Toda empresa com alguns anos de operação tem pelo menos um sistema que ninguém quer mexer — funciona, mas é antigo, e a pergunta "vale a pena trocar?" sempre acaba adiada. O problema é que "está antigo" nem é um critério suficiente para trocar, nem "ainda funciona" é suficiente para manter.
Os riscos reais de manter um sistema legado
Dependência de conhecimento concentrado numa pessoa. Sistema antigo, mal documentado, mantido por quem "sempre cuidou dele" é um risco operacional silencioso — se essa pessoa sai da empresa, o conhecimento vai junto.
Falta de suporte e atualização de segurança. Sistemas sem manutenção ativa param de receber correção de vulnerabilidade — um risco que só fica visível quando algo dá errado. Uma varredura como a da CORUZEN SECURITY ajuda a confirmar se esse risco já é real antes de decidir o que fazer.
Integração cada vez mais difícil. Sistemas legados geralmente não têm API moderna, o que torna qualquer integração nova (com um novo sistema de estoque, um MDM, uma plataforma de vendas) mais cara e mais frágil do que deveria ser.

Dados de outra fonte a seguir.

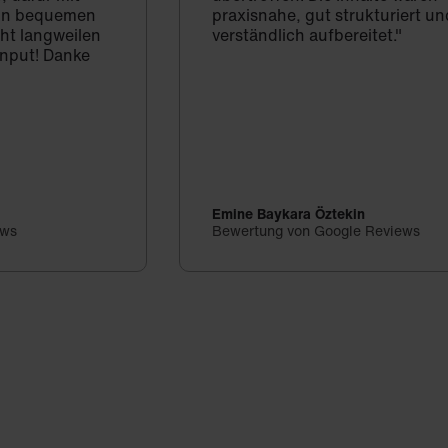
d in bequemen
praxisnahe, gut strukturiert un
cht langweilen
verständlich aufbereitet."
Input! Danke
Emine Baykara Öztekin
ews
Bewertung von Google Reviews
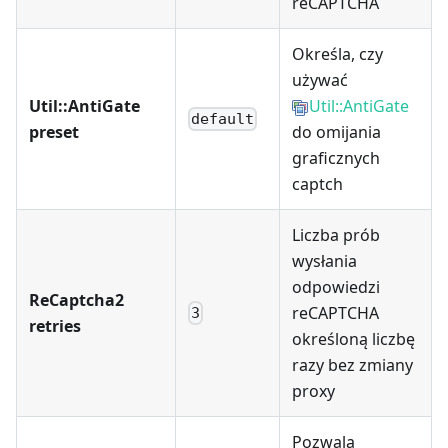
reCAPTCHA
Określa, czy
używać
Util::AntiGate
Util::AntiGate
default
preset
do omijania
graficznych
captch
Liczba prób
wysłania
odpowiedzi
ReCaptcha2
reCAPTCHA
3
retries
określoną liczbę
razy bez zmiany
proxy
Pozwala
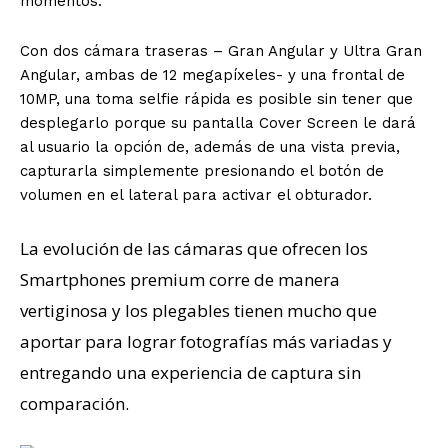
momentos.
Con dos cámara traseras – Gran Angular y Ultra Gran
Angular, ambas de 12 megapíxeles- y una frontal de
10MP, una toma selfie rápida es posible sin tener que
desplegarlo porque su pantalla Cover Screen le dará
al usuario la opción de, además de una vista previa,
capturarla simplemente presionando el botón de
volumen en el lateral para activar el obturador.
La evolución de las cámaras que ofrecen los
Smartphones premium corre de manera
vertiginosa y los plegables tienen mucho que
aportar para lograr fotografías más variadas y
entregando una experiencia de captura sin
comparación.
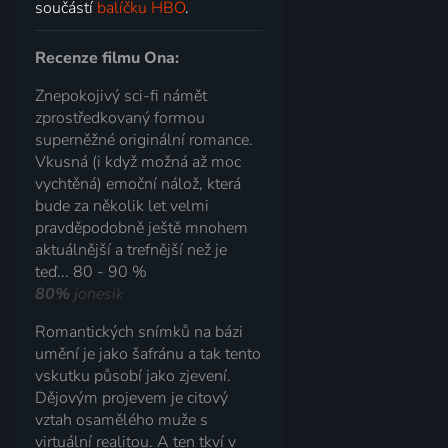
součástí
balíčku HBO
.
Recenze filmu Ona:
Znepokojivý sci-fi námět
zprostředkovaný formou
superněžné originální romance.
Vkusná (i když možná až moc
vychtěná) emoční nálož, která
bude za několik let velmi
pravděpodobně ještě mnohem
aktuálnější a trefnější než je
teď... 80 - 90 %
80%
jonesik
Romantických snímků na bázi
umění je jako šafránu a tak tento
vskutku působí jako zjevení.
Dějovým projevem je citový
vztah osamělého muže s
virtuální realitou. A ten tkví v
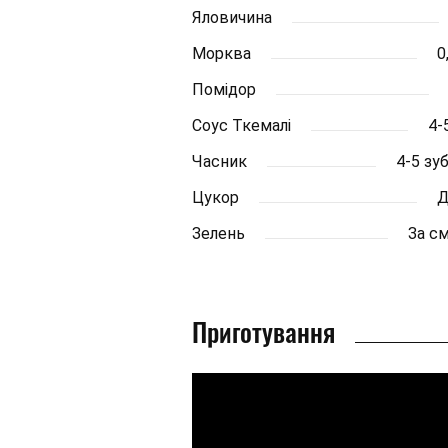
Яловичина
Морква
0
Помідор
Соус Ткемалі
4-5
Часник
4-5 зу
Цукор
Д
Зелень
За с
Приготування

Custo de oportunidade invisível. Um processo que roda num sistema legado, mas de forma manual e lenta, tem um custo real em tempo — só que esse custo não aparece numa nota fiscal, então é fácil ignorar.
Os riscos reais de migrar sem necessidade
Perda de dado histórico na migração. Migração malfeita pode perder ou corromper histórico que a empresa precisa — de estoque, financeiro, de cliente.
Interrupção operacional durante a troca. Trocar sistema tem período de adaptação, e esse período tem custo real em produtividade — precisa ser planejado, não empurrado.
Trocar por trocar, sem resolver o problema real. Se o sistema legado funciona bem para o que faz, e o problema real é outro (falta de integração, por exemplo), trocar o sistema inteiro pode ser desproporcional ao problema.
Critérios que realmente deveriam decidir
Em vez de "está velho, vamos trocar" ou "funciona, deixa quieto", pergunte:
- O sistema atual ainda recebe atualização de segurança do fornecedor? Se não, o risco cresce independente de qualquer outro fator.
- Existe mais de uma pessoa capaz de manter e operar esse sistema hoje? Se não, a dependência de uma única pessoa já é um risco por si só.
- O sistema consegue integrar com as ferramentas que a empresa usa hoje ou vai precisar usar em breve? Falta de integração é um teto de crescimento silencioso.
- O custo de manter (tempo, retrabalho, erro) é conhecido e mensurável, ou é uma sensação difusa de "dá trabalho"? Decisão de trocar sistema baseada em dado concreto tende a ser mais acertada do que baseada em incômodo geral.
Um caminho intermediário: migração por partes
Nem toda troca precisa ser tudo-ou-nada. É possível migrar um processo específico — estoque, por exemplo — para um sistema especializado moderno, mantendo o resto da operação no sistema legado por enquanto, desde que a integração entre os dois seja bem planejada. Isso reduz o risco de uma migração completa de uma vez, e permite validar o ganho antes de expandir.
Quando a decisão de manter é a certa
Se o sistema legado ainda recebe suporte, o conhecimento de operá-lo não está concentrado numa única pessoa, e ele consegue integrar (mesmo que com esforço) com o que a empresa precisa hoje — manter pode ser perfeitamente razoável. O objetivo não é modernizar por modernizar; é escolher com critério, não por moda ou por medo, o que realmente reduz risco e libera tempo da operação.